▸ **WHAT YOU ARE ASKED TO DO**
From the data underneath, reproduce exactly the stretch that begins at the line with "M 1279,790 L" and ends after the line with "M 1215,1178 L 1218,1156".
EXCERPTED DATA START
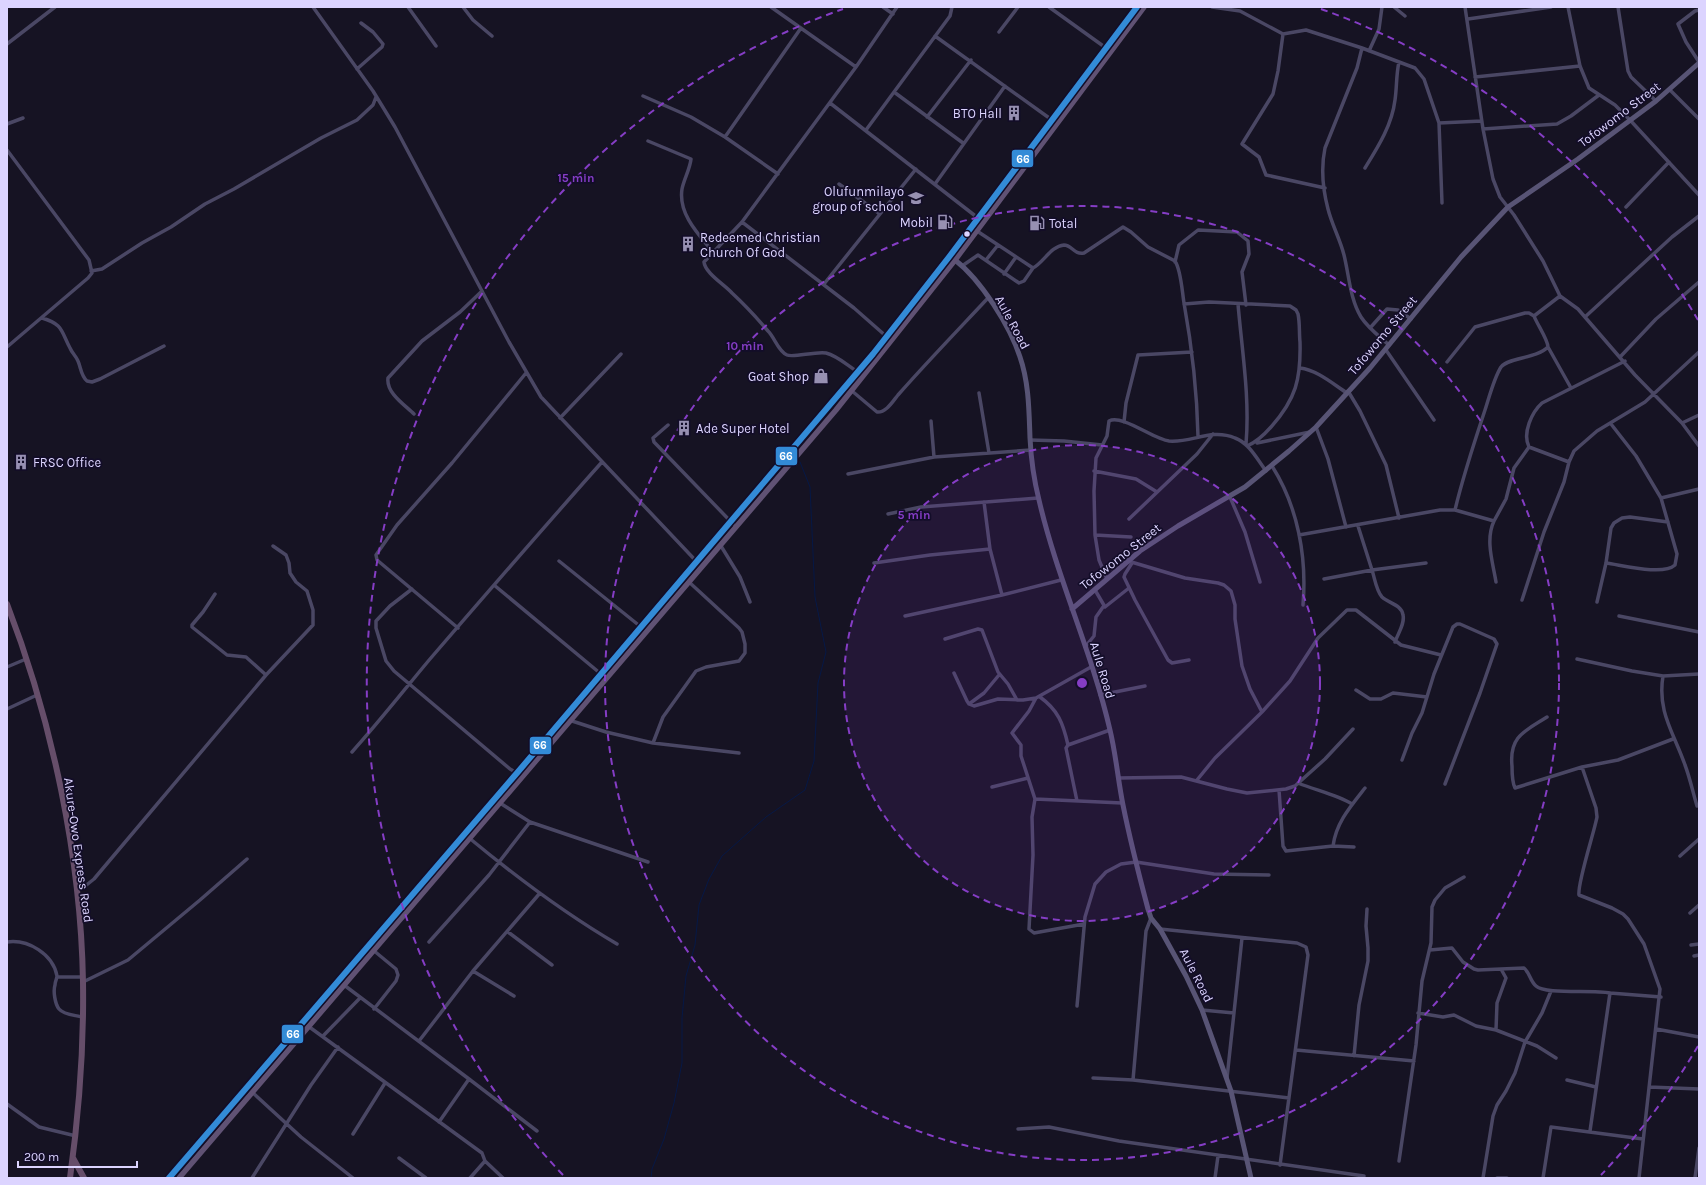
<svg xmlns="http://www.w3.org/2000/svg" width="1706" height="1185" font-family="Karla,sans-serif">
  <rect width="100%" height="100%" fill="#161323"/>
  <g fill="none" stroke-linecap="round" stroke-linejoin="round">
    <path stroke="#061846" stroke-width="1" d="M 651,1178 L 652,1169 L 664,1139 L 674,1103 L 682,1063 L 682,1018 L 686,976 L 695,945 L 699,905 L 709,879 L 722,856 L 766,817 L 805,790 L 814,761 L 818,683 L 826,652 L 815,597 L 810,487 L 800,462"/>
    <path stroke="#4a4764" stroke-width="3.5" d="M 313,7 L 373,91 L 395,127 L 509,342 L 541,397 L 697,562
      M 408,7 L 436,46
      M 463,7 L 473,20 L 492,36
      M 771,7 L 856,67
      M 883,7 L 893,14
      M 1049,7 L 1106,48
      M 1212,7 L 1240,11 L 1283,34 L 1306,30 L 1362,48 L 1415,68 L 1424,79 L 1439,123 L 1442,203
      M 1394,7 L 1405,16
      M 1465,7 L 1483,129 L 1493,179 L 1500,197 L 1514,215 L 1543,261 L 1560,296 L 1578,309 L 1635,375 L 1682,423 L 1699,446
      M 1568,7 L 1580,66 L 1589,88 L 1615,105 L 1630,120 L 1699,195
      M 1618,7 L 1628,71 L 1631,77 L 1656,101
      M 1699,10 L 1695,11 L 1678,24 L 1686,42 L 1699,62
      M 1468,19 L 1551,7
      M 999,32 L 1018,7
      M 1283,34 L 1278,71 L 1273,94 L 1242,144 L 1259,157 L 1266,175 L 1325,188
      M 935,36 L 1052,120
      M 7,44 L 55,7
      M 1362,48 L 1357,68 L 1325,148 C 1321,167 1323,190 1328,209 C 1332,225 1340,239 1344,255 C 1349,275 1350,299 1361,317 C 1368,328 1379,336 1389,345
      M 1369,51 L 1379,29 L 1382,7
      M 357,69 L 382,47 L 383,44 L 373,32 L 361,23
      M 1475,77 L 1580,66
      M 1670,90 L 1699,119
      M 894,92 L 963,143
      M 643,96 L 691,117 L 725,137 L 778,174
      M 830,103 L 978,218
      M 927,117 L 971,60
      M 1439,123 L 1482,121
      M 7,124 L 23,118
      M 1483,129 L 1557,124 L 1571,116 L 1599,95
      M 866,130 L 950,16 L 952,7
      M 725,137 L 801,28
      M 648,141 L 691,159 C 690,169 684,179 682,189 C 678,214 699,235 713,252
      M 7,150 L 89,260 L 92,273 L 88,278 L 7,347
      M 1365,168 C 1378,147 1392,125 1395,100 C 1397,87 1396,75 1399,62
      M 839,184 L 880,214
      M 935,184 L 1005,86
      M 1626,207 L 1669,162
      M 742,222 L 854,308 L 887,337
      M 977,231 L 1033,268 C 1043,263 1051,246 1064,245 C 1072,245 1074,255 1084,253 L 1123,227 L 1131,232 L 1148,247 L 1175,261 C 1181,270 1182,291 1184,303 C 1192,347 1197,391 1198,436
      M 986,260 L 998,245
      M 1175,262 L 1179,245 L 1198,230 L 1237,232 L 1248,241 L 1249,254 L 1242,272 L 1246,305
      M 962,266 L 978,255 L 1019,283 L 1024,281 L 1033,268
      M 91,271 L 102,269 L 142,243 L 171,227 L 205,204 L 234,189 L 321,138 L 357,120 L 373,105 L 376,97
      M 1004,274 L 1016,257
      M 824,284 L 916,169
      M 1184,304 L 1209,302 L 1290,306 L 1296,310 L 1298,314 C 1300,323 1299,333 1300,342 C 1301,379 1296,399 1271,427 C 1264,435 1257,442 1247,446
      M 1238,304 C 1242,351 1250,398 1246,444
      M 1585,317 L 1672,237 L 1699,216
      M 42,318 C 63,324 61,331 70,348 C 72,353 76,356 78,361 C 81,368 81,376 87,381 L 92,382 L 100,379 L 164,346
      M 1370,328 L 1387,309 L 1398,310 L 1411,319
      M 1548,347 L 1571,388
      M 1386,350 L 1434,420
      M 1621,356 L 1656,319 L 1699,282
      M 1447,362 L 1475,327 L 1525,313 L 1529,313 L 1534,316
      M 1300,368 C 1317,370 1333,384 1347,393
      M 858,372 C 848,366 838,356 826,353 C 816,351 793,358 787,355 C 778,351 775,338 768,331 C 757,318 745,305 732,293 C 725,285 705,273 704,262 L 742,222 L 856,67 L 897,7
      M 852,391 L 877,412 C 886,413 893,401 898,395 C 927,362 958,330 988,298
      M 1348,391 L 1360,411 L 1386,465 L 1399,518
      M 979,393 L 989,453
      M 414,414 C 405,405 386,393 388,378 L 422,341 L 460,312 L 482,291
      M 560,418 L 621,354
      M 931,421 L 934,457
      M 1124,422 L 1126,403 L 1138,355 L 1192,352
      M 1682,423 L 1699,415
      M 1611,424 L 1636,456 L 1661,498
      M 668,425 L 653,438 L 654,442 L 736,527
      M 1316,427 L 1328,459 L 1346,527
      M 1030,440 L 1064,441 L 1102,445
      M 1257,443 L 1310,432
      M 1569,462 L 1529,447 C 1522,433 1532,412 1542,403 L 1625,361
      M 1272,466 C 1298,507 1307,557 1303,605
      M 1094,471 L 1136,479 L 1157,492
      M 848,474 L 934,457 L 1031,450
      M 1230,497 L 1245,532 L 1260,582
      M 984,502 L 990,549 L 1002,595
      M 1455,510 C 1463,476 1474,443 1485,410 C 1489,398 1494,378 1501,367 C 1509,357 1536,359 1548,347 C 1548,340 1537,324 1534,316 L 1560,296
      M 888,514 L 921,507 L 1038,498
      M 1129,519 L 1197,454 L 1213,434
      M 1494,521 C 1485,540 1493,563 1496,582
      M 1358,526 L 1372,570 L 1426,563
      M 1095,535 L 1131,537
      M 1299,535 L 1440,510 L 1455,510 L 1494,521 L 1506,499 L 1514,468 L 1529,447
      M 721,546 L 740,577 L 750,602
      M 559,561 L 641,627
      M 1128,561 L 1185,578 L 1218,583 L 1224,585 L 1231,591 L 1235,605 L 1235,619 L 1242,666 L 1250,689 L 1262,712
      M 874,563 L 930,555 L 990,549
      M 1132,563 L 1125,574 L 1124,577 L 1135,600 L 1168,660 L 1172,663 L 1189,660
      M 1606,563 C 1622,565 1663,576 1675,565 L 1677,554 L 1661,498 L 1699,489
      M 1107,579 L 1099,560 L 1095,535 L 1094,491 L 1096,458 L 1107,436 L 1109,421 C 1122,414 1153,439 1169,441 C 1192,443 1211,428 1235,438 C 1249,443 1257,459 1266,471
      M 1324,579 L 1372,570 C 1375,579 1376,590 1382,597 C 1388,603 1402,605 1403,615 C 1405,624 1398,633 1395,642
      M 494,585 L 601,674
      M 412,589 L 390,606 L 376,621 L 376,628 L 386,661 L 394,671 L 510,769 L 517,773
      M 1095,590 L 1105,607 L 1129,588
      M 215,594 L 203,612 L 192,625 L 192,627 L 227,655 L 246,657 L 266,675
      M 1522,600 L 1544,532 L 1564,482 L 1569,462 L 1574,451 L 1597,431 L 1645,402 L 1699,352
      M 1597,602 L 1606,563 L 1611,528 L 1614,523 L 1622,518 L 1630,517 L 1668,522
      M 905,616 L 1002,595 L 1061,580
      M 1619,616 L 1699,632
      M 458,628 L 377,560 L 376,555 L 397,525 L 452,463 L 526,373
      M 945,639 L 978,629 L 982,630 L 998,672 L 1008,684 L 1017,700
      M 1085,647 L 1094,636 L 1096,617 L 1103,607
      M 1577,659 L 1632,671 L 1663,676 L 1699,674
      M 7,667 L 26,659
      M 954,673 L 967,701 L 969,704 L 974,706 L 998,699 L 1023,700 L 1036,698 L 1091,667
      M 1663,676 C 1657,712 1674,733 1685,765 C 1690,778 1693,793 1697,806
      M 1356,690 L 1370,699 L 1381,699 L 1393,693 L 1427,697
      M 1100,695 L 1145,686
      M 1040,697 C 1058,710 1063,723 1068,745 L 1066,748 L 1077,801
      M 1036,698 L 1029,711 L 1012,733 L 1021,745 L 1021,756 L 1035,799 L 1032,817 L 1033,855 L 1029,929 L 1034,933 L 1084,924
      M 969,704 L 984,693 L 999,675
      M 7,709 L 37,695
      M 1547,717 C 1525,731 1509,736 1512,766 C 1512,773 1512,782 1515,788 L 1582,767 L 1618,760 L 1673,739
      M 569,720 L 606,732 L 653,743 L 739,753
      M 653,743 L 663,717 L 696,671 L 706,667 L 739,661 L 745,653 L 745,644 L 742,632 L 739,628 L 689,582
      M 1068,745 L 1110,730
      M 352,752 C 379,722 404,690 430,659 C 487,593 544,527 602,462
      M 1402,760 L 1412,733 L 1422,713 L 1434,674 L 1453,627 L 1457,624 L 1460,624 L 1494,639 L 1497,644 L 1480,693 L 1445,784
      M 1582,767 L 1596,808 L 1597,817 C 1594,833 1577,884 1579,895 L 1612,908 L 1623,914 L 1628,919 L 1644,944 L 1660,989 L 1639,1178
      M 1119,778 L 1181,777 L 1227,789 L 1247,793 L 1286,789 L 1295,786 L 1325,759 L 1353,729
      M 1197,780 L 1215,758 L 1262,712 L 1290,681 L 1318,638 L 1347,610 L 1356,610 L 1401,645 L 1441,655
      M 1298,783 C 1315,790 1338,795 1352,804
      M 992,787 L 1028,778
      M 1279,790 L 1283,846 L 1286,851 L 1333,846 L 1354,847
      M 1035,799 L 1122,803
      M 500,803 L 530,822 L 648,862
      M 468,837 C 515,876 564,913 617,944
      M 1333,846 C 1336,823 1350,807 1365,788
      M 1680,856 L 1699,839
      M 76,889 L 84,887 L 94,879 L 266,675 L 313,625 L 313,610 L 307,591 L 296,582 L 290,573 L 289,563 L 286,555 L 273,546
      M 1690,913 L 1699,905
      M 1160,929 L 1297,943 L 1306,947 L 1308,955 L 1280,1165
      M 508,932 L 552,965
      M 7,942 C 28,939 53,954 57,976 C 57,979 55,981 55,985 C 53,991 55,1004 59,1009 C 64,1015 75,1015 82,1017
      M 429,942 L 489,875 L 530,822
      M 1691,945 L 1699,944
      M 373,950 L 396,969 L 398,975 L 396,981 L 374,1009
      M 1430,950 L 1452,948 L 1463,962 L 1474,969 L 1478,970 L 1524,968 C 1530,973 1530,981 1536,986 C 1545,995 1594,989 1610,993
      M 1694,956 L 1699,955
      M 473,971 L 514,996
      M 57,977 L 83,977
      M 83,982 L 128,960 L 200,900 L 247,859
      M 344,985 L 469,1079 L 537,1131
      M 1077,1006 L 1085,917 L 1095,884 L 1106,872 L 1121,864 L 1136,862 L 1214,874 L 1269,875
      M 1202,1010 L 1234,1013
      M 1418,1013 L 1443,1017 L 1454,1015 L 1476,1026 L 1496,1030 L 1537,1046 L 1556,1058
      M 308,1026 L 482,1153 L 485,1161 L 503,1178
      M 1656,1029 L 1699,1037
      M 1496,1030 L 1497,1003 L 1506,978 L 1501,969
      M 323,1036 L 360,998
      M 419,1041 L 473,971 L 540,893
      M 1296,1050 L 1414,1061
      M 1354,1056 L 1359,1005 L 1368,961 L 1368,948 L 1366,926 L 1367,909
      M 1093,1078 L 1133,1080 L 1289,1098
      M 1227,1078 L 1242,938
      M 1133,1080 L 1146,931 L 1151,918
      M 1567,1080 L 1596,1087
      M 1649,1087 L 1699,1089
      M 252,1092 L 301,1137 L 353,1178
      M 7,1104 L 39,1127 L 76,1136
      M 439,1122 L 469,1079
      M 1018,1129 L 1049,1127 L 1119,1141 L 1364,1176
      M 1590,1131 L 1610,993 L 1661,997
      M 353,1134 L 385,1083
      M 399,1158 L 426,1178
      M 1399,1161 L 1416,1045 L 1422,981 L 1431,943 L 1432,907 L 1435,900 L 1445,888 L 1464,877
      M 252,1178 L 311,1085 L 338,1047
      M 470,1178 L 485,1161
      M 1215,1178 L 1218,1156
      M 1483,1178 L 1493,1116 L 1497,1105 L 1506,1091 L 1515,1073 L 1525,1042 L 1542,1013 L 1551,991
      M 1497,1178 L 1507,1178
      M 1543,1178 L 1551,1127 L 1643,1139
      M 1695,1178 L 1699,1148"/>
    <path stroke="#585475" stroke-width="5" d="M 955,260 C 981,280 1010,326 1020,357 C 1029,383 1029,411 1030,438 C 1031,459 1034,480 1039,500 C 1057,578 1092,652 1110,730 C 1116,755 1118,780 1123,805 C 1130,840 1139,875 1148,909 L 1151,918 L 1160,929 L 1186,976 L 1202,1010 L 1231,1091 L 1251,1178
      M 1072,609 L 1140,551 L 1178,526 L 1245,487 L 1289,451 L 1316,427 L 1370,368 L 1461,257 L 1508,207 L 1578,159 L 1656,101 L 1699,63"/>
    <path stroke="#605274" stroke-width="5.5" d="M 169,1178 L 517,773 L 873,354 L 949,257 L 1137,7
      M 179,1178 L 836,410 L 955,260 L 1144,7"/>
    <path stroke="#664e6a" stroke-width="6" d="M 7,604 C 52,721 81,857 83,982 C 84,1048 79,1113 70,1178
      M 73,1158 L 84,1178"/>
    <defs>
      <path id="bus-1" d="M 169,1178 L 517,773 L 873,354 L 949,257 L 1137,7"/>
    </defs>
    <use href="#bus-1" stroke="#130d29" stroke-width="9"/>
    <use href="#bus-1" stroke="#338bd7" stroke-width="6"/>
  </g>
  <circle cx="1082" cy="683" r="238" fill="#853dc5" fill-opacity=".12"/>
  <g fill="none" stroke="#853dc5" stroke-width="2" stroke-dasharray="7 5">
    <circle cx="1082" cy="683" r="238"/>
    <circle cx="1082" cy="683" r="477"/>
    <path d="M1698 1046A715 715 0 0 1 1601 1175M563 1175A715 715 0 0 1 843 9M1321 9A715 715 0 0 1 1698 320"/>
  </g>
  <defs>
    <symbol id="building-bare" viewBox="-9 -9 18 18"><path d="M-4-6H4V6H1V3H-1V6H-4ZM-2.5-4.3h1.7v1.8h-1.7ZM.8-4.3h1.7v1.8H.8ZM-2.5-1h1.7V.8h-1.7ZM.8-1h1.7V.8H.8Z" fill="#9790b2" stroke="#130d29" stroke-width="2.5" paint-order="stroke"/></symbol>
    <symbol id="school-bare" viewBox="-9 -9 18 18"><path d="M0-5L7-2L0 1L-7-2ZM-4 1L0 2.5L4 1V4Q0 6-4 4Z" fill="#9790b2" stroke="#130d29" stroke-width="2.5" paint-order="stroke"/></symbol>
    <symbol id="fuel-bare" viewBox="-9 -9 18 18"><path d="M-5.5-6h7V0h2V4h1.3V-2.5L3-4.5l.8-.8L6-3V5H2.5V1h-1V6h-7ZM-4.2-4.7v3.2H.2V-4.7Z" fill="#9790b2" stroke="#130d29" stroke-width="2.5" paint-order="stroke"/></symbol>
    <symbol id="shop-bare" viewBox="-9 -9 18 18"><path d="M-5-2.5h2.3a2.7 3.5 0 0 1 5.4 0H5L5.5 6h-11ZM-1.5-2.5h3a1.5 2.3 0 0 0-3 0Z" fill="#9790b2" stroke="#130d29" stroke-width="2.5" paint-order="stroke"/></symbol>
  </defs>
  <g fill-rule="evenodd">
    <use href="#building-bare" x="1003" y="102" width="22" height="22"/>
    <use href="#school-bare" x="905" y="187" width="22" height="22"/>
    <use href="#fuel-bare" x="934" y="211" width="22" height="22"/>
    <use href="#fuel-bare" x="1026" y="212" width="22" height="22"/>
    <use href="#building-bare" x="677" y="233" width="22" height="22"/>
    <use href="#shop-bare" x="810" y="365" width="22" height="22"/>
    <use href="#building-bare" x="673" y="417" width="22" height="22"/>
    <use href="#building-bare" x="10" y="451" width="22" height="22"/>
  </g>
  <circle fill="#dcd4ff" stroke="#130d29" stroke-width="1.5" cx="967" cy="234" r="3.5"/>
  <g text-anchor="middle" stroke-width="3.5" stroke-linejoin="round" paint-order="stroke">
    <g font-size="13" fill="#dcd4ff" stroke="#130d29" text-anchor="end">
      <text x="1002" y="118">BTO Hall</text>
      <text x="904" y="196">Olufunmilayo<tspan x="904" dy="15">group of school</tspan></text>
      <text x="933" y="227">Mobil</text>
      <text x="1049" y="228" text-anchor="start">Total</text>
      <text x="700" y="242" text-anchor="start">Redeemed Christian<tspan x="700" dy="15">Church Of God</tspan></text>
      <text x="809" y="381">Goat Shop</text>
      <text x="696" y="433" text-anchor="start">Ade Super Hotel</text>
      <text x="33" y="467" text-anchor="start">FRSC Office</text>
    </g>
    <g font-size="13" fill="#dcd4ff" stroke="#130d29">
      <text transform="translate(1619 114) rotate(-37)" y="5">Tofowomo Street</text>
      <text transform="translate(1013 322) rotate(62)" y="5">Aule Road</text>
      <text transform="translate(1382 335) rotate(-50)" y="5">Tofowomo Street</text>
      <text transform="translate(1120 556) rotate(-38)" y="5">Tofowomo Street</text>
      <text transform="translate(1103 670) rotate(73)" y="5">Aule Road</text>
      <text transform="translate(79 850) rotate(82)" y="5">Akure-Owo Express Road</text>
      <text transform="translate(1197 975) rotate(63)" y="5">Aule Road</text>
    </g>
  </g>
  <circle cx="1082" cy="683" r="6" fill="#853dc5" stroke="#130d29" stroke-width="2"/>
  <g font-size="12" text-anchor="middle" font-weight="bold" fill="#853dc5" stroke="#130d29" stroke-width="3.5" stroke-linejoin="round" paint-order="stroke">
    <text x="576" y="182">15 min</text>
    <text x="745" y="350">10 min</text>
    <text x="914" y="519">5 min</text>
  </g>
  <g stroke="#130d29" stroke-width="1.5">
    <rect x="1011" y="149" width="23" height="19" rx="4" fill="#338bd7"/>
    <rect x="775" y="446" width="23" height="20" rx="4" fill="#338bd7"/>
    <rect x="529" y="736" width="23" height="19" rx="4" fill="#338bd7"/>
    <rect x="281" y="1024" width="23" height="20" rx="4" fill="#338bd7"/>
  </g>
  <g font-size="11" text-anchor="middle" font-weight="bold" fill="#fff">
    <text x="1023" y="163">66</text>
    <text x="786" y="460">66</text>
    <text x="540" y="749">66</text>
    <text x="293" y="1038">66</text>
  </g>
  <rect width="1706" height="1185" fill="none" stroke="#dcd4ff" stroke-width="16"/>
  <path d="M18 1161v6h119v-6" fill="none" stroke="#dcd4ff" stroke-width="2"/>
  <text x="24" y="1161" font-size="12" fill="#dcd4ff" stroke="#130d29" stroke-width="3" paint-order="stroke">200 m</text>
</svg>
EXCERPTED DATA END
▸ **COMPLETED TASK**
      M 1279,790 L 1283,846 L 1286,851 L 1333,846 L 1354,847
      M 1035,799 L 1122,803
      M 500,803 L 530,822 L 648,862
      M 468,837 C 515,876 564,913 617,944
      M 1333,846 C 1336,823 1350,807 1365,788
      M 1680,856 L 1699,839
      M 76,889 L 84,887 L 94,879 L 266,675 L 313,625 L 313,610 L 307,591 L 296,582 L 290,573 L 289,563 L 286,555 L 273,546
      M 1690,913 L 1699,905
      M 1160,929 L 1297,943 L 1306,947 L 1308,955 L 1280,1165
      M 508,932 L 552,965
      M 7,942 C 28,939 53,954 57,976 C 57,979 55,981 55,985 C 53,991 55,1004 59,1009 C 64,1015 75,1015 82,1017
      M 429,942 L 489,875 L 530,822
      M 1691,945 L 1699,944
      M 373,950 L 396,969 L 398,975 L 396,981 L 374,1009
      M 1430,950 L 1452,948 L 1463,962 L 1474,969 L 1478,970 L 1524,968 C 1530,973 1530,981 1536,986 C 1545,995 1594,989 1610,993
      M 1694,956 L 1699,955
      M 473,971 L 514,996
      M 57,977 L 83,977
      M 83,982 L 128,960 L 200,900 L 247,859
      M 344,985 L 469,1079 L 537,1131
      M 1077,1006 L 1085,917 L 1095,884 L 1106,872 L 1121,864 L 1136,862 L 1214,874 L 1269,875
      M 1202,1010 L 1234,1013
      M 1418,1013 L 1443,1017 L 1454,1015 L 1476,1026 L 1496,1030 L 1537,1046 L 1556,1058
      M 308,1026 L 482,1153 L 485,1161 L 503,1178
      M 1656,1029 L 1699,1037
      M 1496,1030 L 1497,1003 L 1506,978 L 1501,969
      M 323,1036 L 360,998
      M 419,1041 L 473,971 L 540,893
      M 1296,1050 L 1414,1061
      M 1354,1056 L 1359,1005 L 1368,961 L 1368,948 L 1366,926 L 1367,909
      M 1093,1078 L 1133,1080 L 1289,1098
      M 1227,1078 L 1242,938
      M 1133,1080 L 1146,931 L 1151,918
      M 1567,1080 L 1596,1087
      M 1649,1087 L 1699,1089
      M 252,1092 L 301,1137 L 353,1178
      M 7,1104 L 39,1127 L 76,1136
      M 439,1122 L 469,1079
      M 1018,1129 L 1049,1127 L 1119,1141 L 1364,1176
      M 1590,1131 L 1610,993 L 1661,997
      M 353,1134 L 385,1083
      M 399,1158 L 426,1178
      M 1399,1161 L 1416,1045 L 1422,981 L 1431,943 L 1432,907 L 1435,900 L 1445,888 L 1464,877
      M 252,1178 L 311,1085 L 338,1047
      M 470,1178 L 485,1161
      M 1215,1178 L 1218,1156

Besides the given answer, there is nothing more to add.